Unfortunately, but predictably, he picked up on the sign and chose to pretend it was unwarranted and, therefore, hurtful.
"No need to get feisty," he said, final shard of ice clinking against the side of his glass as he raised his hands defensively.
Something snapped. "Are you really that weak?" Olive asked harshly.
"What?" His head turned to the side as if lightly slapped.
"Just curious." She let it hang awkwardly, ignoring his question and bluntly making it clear she wasn't being rhetorical.
His falsely wounded expression had quickly melted into confusion. And that, now, was a thin layer over a rising anger.
Olive continued in a flat tone. "All I did was answer. You're the one who got offended."
The anger was winning.
"You're being kind of a bitch —"
"Then why are you still talking to me?" Olive whipped back. Bits of exposed scalp shone bright pink through wispy hair, and his posture caught the attention of the bouncer at the door, but the tension suddenly broke as he turned and stalked away.
Max came out an instant later with a plate of fries.
"Here we go — why do you look like a viper?" Olive felt her rigid pose in the stool as she watched Rick take a seat at a booth in the back, facing away from them.
"Oh," she relaxed in the other woman's presence. "I'm scaring off your customers... sorry."
Max noticed the empty seat at the bar. "Rick? Nah, he gets shot down all the time."
Olive tried to turn her full attention to the thick wedges of potato that were still too hot to eat. "Awesome!"
Halfway through the plate and two sips into her second beer, Olive felt a tap on her shoulder. When she looked, the man behind darted to the other side to steal a fry.

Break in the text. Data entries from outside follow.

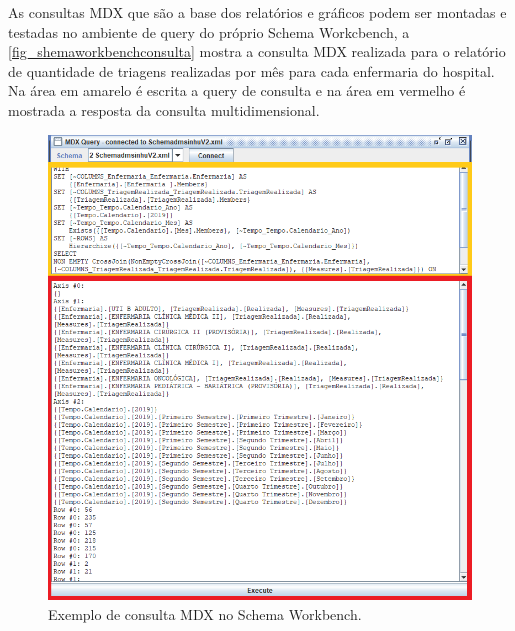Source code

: As consultas MDX que são a base dos relatórios e gráficos podem ser montadas e testadas no ambiente de query do próprio Schema Workcbench, a \autoref{fig_shemaworkbenchconsulta} mostra a consulta MDX realizada para o relatório de quantidade de triagens realizadas por mês para cada enfermaria do hospital. Na área em amarelo é escrita a query de consulta e na área em vermelho é mostrada a resposta da consulta multidimensional.
\begin{figure}[htb]
	\caption{\label{fig_shemaworkbenchconsulta}Exemplo de consulta MDX no Schema Workbench.}
	\begin{center}
	    \includegraphics[scale=0.7]{Imagens/figura - workbenchconsulta.png}
	\end{center}
\end{figure}

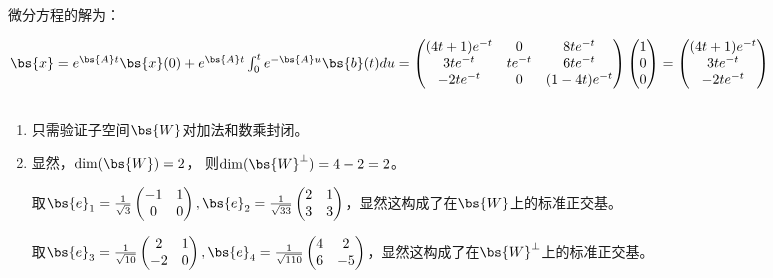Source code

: \documentclass[12pt, a4paper, oneside, UTF8]{ctexbook}
\begin{document}
微分方程的解为：

$\bs{x}=e^{\bs{A}t}\bs{x}(0)+e^{\bs{A}t} \int_{0}^t e^{-\bs{A}u}\bs{b}(t)du
=\begin{pmatrix}
    (4t+1)e^{-t} & 0 & 8te^{-t} \\
    3te^{-t} & te^{-t} & 6te^{-t} \\
    -2te^{-t}& 0 &(1-4t)e^{-t}
\end{pmatrix} \begin{pmatrix}
    1 \\
    0\\
    0
\end{pmatrix}=
\begin{pmatrix}
    (4t+1)e^{-t}  \\
    3te^{-t}  \\
    -2te^{-t}
\end{pmatrix}$

\subsection{}
\begin{enumerate}
\item 只需验证子空间$\bs{W}$对加法和数乘封闭。
\item 显然，$\dim(\bs{W})=2$，
则$\dim(\bs{W}^{\perp})=4-2=2$。

取$\bs{e}_1=\frac{1}{\sqrt{3}}\begin{pmatrix}
    -1 & 1\\
    0 & 0
\end{pmatrix},\bs{e}_2=\frac{1}{\sqrt{33}}\begin{pmatrix}
    2 & 1\\
    3 & 3
\end{pmatrix}$，显然这构成了在$\bs{W}$上的标准正交基。

取$\bs{e}_3=\frac{1}{\sqrt{10}}\begin{pmatrix}
    2 & 1\\
    -2 & 0
\end{pmatrix},\bs{e}_4=\frac{1}{\sqrt{110}}\begin{pmatrix}
    4 & 2\\
    6 & -5
\end{pmatrix}$，显然这构成了在$\bs{W}^{\perp}$上的标准正交基。
\end{enumerate}
\end{document}
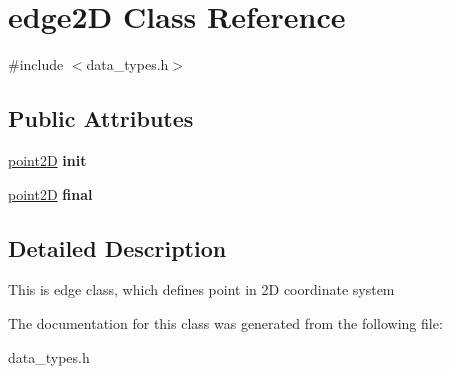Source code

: \hypertarget{classedge2_d}{}\section{edge2D Class Reference}
\label{classedge2_d}


{\ttfamily \#include $<$data\+\_\+types.\+h$>$}

\subsection*{Public Attributes}
\begin{DoxyCompactItemize}
\item 
\mbox{\label{classedge2_d_a836f325bae83890f3d1b90a5c5364a52}} 
\mbox{\hyperlink{classpoint2_d}{point2D}} {\bfseries init}
\item 
\mbox{\label{classedge2_d_ad59d0a6434b1f84d33d8acd0eb0957ce}} 
\mbox{\hyperlink{classpoint2_d}{point2D}} {\bfseries final}
\end{DoxyCompactItemize}


\subsection{Detailed Description}
This is edge class, which defines point in 2D coordinate system 

The documentation for this class was generated from the following file\+:\begin{DoxyCompactItemize}
\item 
data\+\_\+types.\+h\end{DoxyCompactItemize}
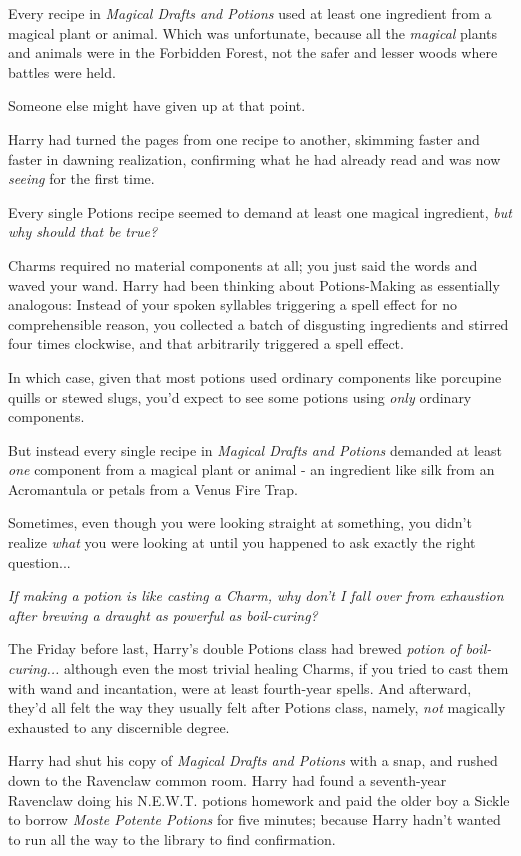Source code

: Every recipe in \emph{Magical Drafts and Potions} used at least one
ingredient from a magical plant or animal. Which was unfortunate,
because all the \emph{magical} plants and animals were in the Forbidden
Forest, not the safer and lesser woods where battles were held.

Someone else might have given up at that point.

Harry had turned the pages from one recipe to another, skimming faster
and faster in dawning realization, confirming what he had already read
and was now \emph{seeing} for the first time.

Every single Potions recipe seemed to demand at least one magical
ingredient, \emph{but why should that be true?}

Charms required no material components at all; you just said the words
and waved your wand. Harry had been thinking about Potions-Making as
essentially analogous: Instead of your spoken syllables triggering a
spell effect for no comprehensible reason, you collected a batch of
disgusting ingredients and stirred four times clockwise, and that
arbitrarily triggered a spell effect.

In which case, given that most potions used ordinary components like
porcupine quills or stewed slugs, you'd expect to see some potions using
\emph{only} ordinary components.

But instead every single recipe in \emph{Magical Drafts and Potions}
demanded at least \emph{one} component from a magical plant or animal -
an ingredient like silk from an Acromantula or petals from a Venus Fire
Trap.

Sometimes, even though you were looking straight at something, you
didn't realize \emph{what} you were looking at until you happened to ask
exactly the right question...

\emph{If making a potion is like casting a Charm, why don't I fall over
from exhaustion after brewing a draught as powerful as boil-curing?}

The Friday before last, Harry's double Potions class had brewed
\emph{potion of boil-curing...} although even the most trivial
healing Charms, if you tried to cast them with wand and incantation,
were at least fourth-year spells. And afterward, they'd all felt the way
they usually felt after Potions class, namely, \emph{not} magically
exhausted to any discernible degree.

Harry had shut his copy of \emph{Magical Drafts and Potions} with a
snap, and rushed down to the Ravenclaw common room. Harry had found a
seventh-year Ravenclaw doing his N.E.W.T. potions homework and paid the
older boy a Sickle to borrow \emph{Moste Potente Potions} for five
minutes; because Harry hadn't wanted to run all the way to the library
to find confirmation.

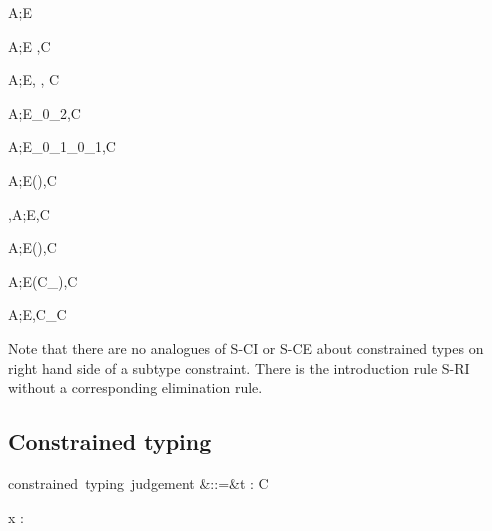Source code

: \documentclass{amsart}
\theoremstyle{definition}
\begin{document}
\infrule[S-vacuous]
{}
{A;E\vdash\emptyset}

{A;E \vdash \tau\Sub\tau,C}

{A;E\vdash \sigma\Sub\tau, \sigma\Sub\tau, C}

{A;E\vdash \tau_0\Sub\tau_2,C}

{A;E\vdash\sigma_0\R\sigma_1\Sub\tau_0\R\tau_1,C}


{A;E\vdash(\All\alpha\sigma)\Sub\tau,C}

{\alpha,A;E\vdash\sigma\Sub\tau,C}

{A;E\vdash\sigma\Sub(\All\alpha\tau),C}

{A;E\vdash (\sigma\Given C_\sigma)\Sub\tau,C}

{A;E\vdash \sigma\Sub\tau,C_\sigma\cup C}

Note that there are no analogues of \textsc{S-CI} or
\textsc{S-CE} about constrained types on right hand side of a
subtype constraint. There is the introduction rule \textsc{S-RI}
without a corresponding elimination rule.

\subsection{Constrained typing}
\begin{syntax}
\mbox{constrained typing judgement}
&::=&\Gamma \vdash t : \tau \Given C
\end{syntax}%
{\Gamma\vdash x : \tau \Given \emptyset}
\end{document}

Heart stuck halfway in her throat, Olive recoiled in her seat. "Who are you?"
The bald, heavily tattooed man looked like he must belong in all the gangs at once, with no significant expanse of skin lacking a subdermal layer of ink.
"Max," he sang her voice in a mocking, childlike way that was incredibly disconcerting from this grown man, particularly in his oversized, and noticeably dirty, T shirt and jean shorts.
She was seeing to customers on the other side of the bar, but the sound snapped her head up. On locating its source, her eyes went wide.
"What the fuck are you doing here?" Max hissed as she rushed back.
"You didn't tell her about me?" he used the same falsely wounded tone as the other man had, though far more overt and condescending.
He turned to Olive. "She's my little sister," he said with a proud grin that showed missing teeth, head tilting side to side.
"Half!" Max corrected instantly.
"Best half! Am I right?" He reached across the bar for a high five. Max didn't move her tightly crossed arms.
"Why?" she snipped at his extended palm. "Why are you here? In this bar? In my life?"
"Well, I *was* at your apartment. But did you know the door's locked?"
Max sighed irritably, lip visibly twitching.
He took another French fry boldly.
Max nodded hard at him. "You're looking pretty thin. Are you *de*toxing or *re*toxing?"
He snorted, bowing his head as if acceding to the superior chess player. "I'm on my way up. So get me something to drink."`
"No." Max was made of stone. "But is that why you were at my place? Did you go to my house to *burgle* me?" she asked in a nearly parental tone, one that spoke of repeated transgressions that strained, then broke, trust long ago.
"No," he let the word elongate melodically. "That's not why I went there," voice pure saccharine.